Exercise instructions: Verbatim output of the lines below is required, with the images omitted.

[Extracted records]
<<<<

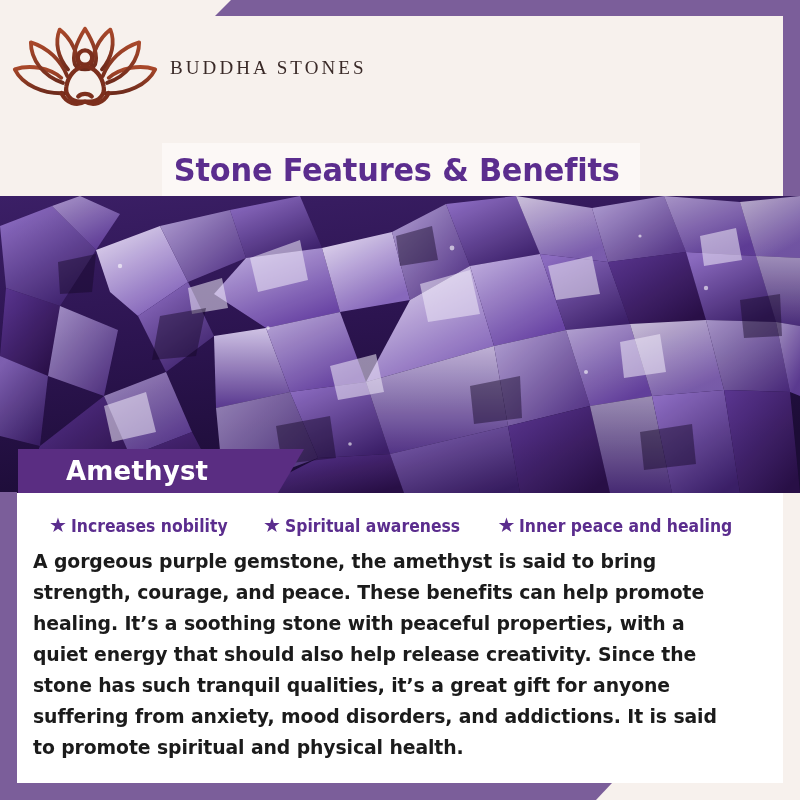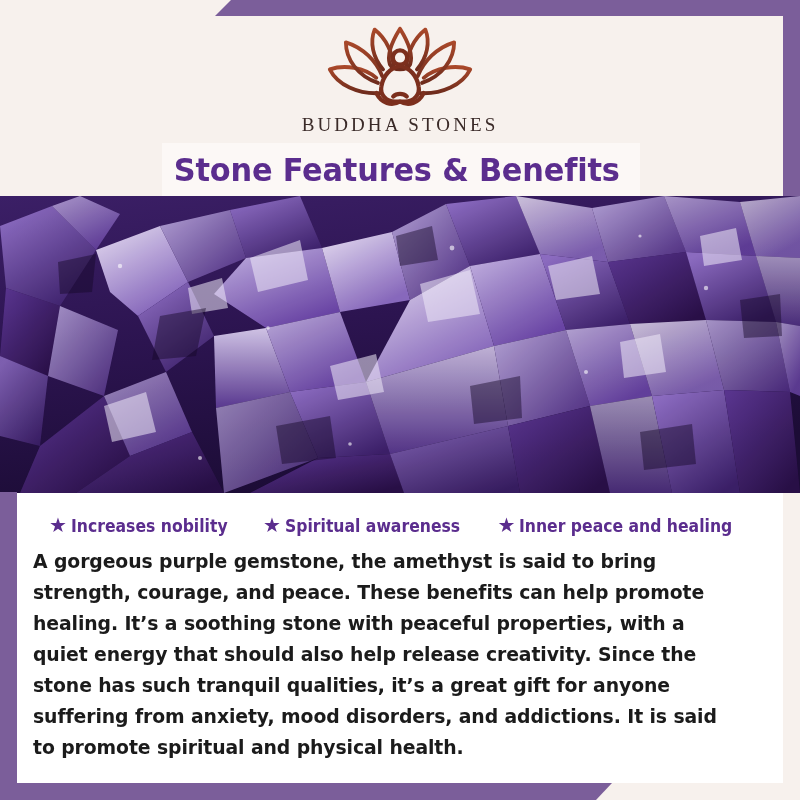--- a/index.html
+++ b/index.html
@@ -54,7 +54,7 @@
   #logo-wrap {
     position:absolute;
     left:0; top:22px; width:800px;
-    display:flex; flex-direction:column; align-items:center;
+    display:flex; flex-direction:row; align-items:center;
   }
   #logo-mark { width:170px; height:88px; display:block; }
   #logo-word {

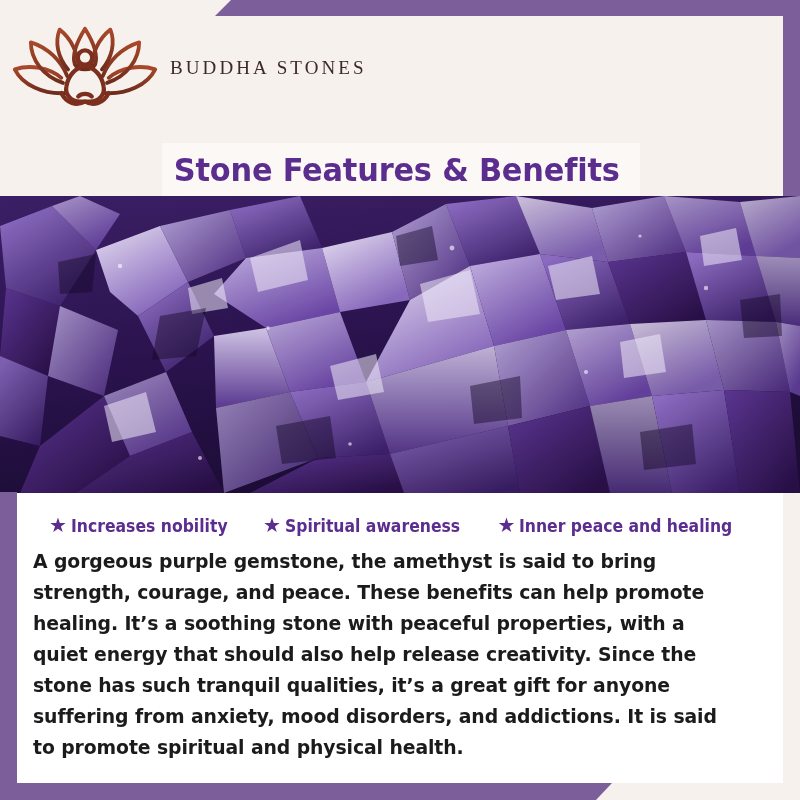--- a/index.html
+++ b/index.html
@@ -342,6 +342,9 @@
       </g>
     </svg>
 
+    <div id="stone-banner">
+      <span id="stone-name">Amethyst</span>
+    </div>
   </div>
 
   <div id="body-panel">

>>>>

Result for this task:
--- a/index.html
+++ b/index.html
@@ -54,7 +54,7 @@
   #logo-wrap {
     position:absolute;
     left:0; top:22px; width:800px;
-    display:flex; flex-direction:column; align-items:center;
+    display:flex; flex-direction:row; align-items:center;
   }
   #logo-mark { width:170px; height:88px; display:block; }
   #logo-word {

--- a/index.html
+++ b/index.html
@@ -342,6 +342,9 @@
       </g>
     </svg>
 
+    <div id="stone-banner">
+      <span id="stone-name">Amethyst</span>
+    </div>
   </div>
 
   <div id="body-panel">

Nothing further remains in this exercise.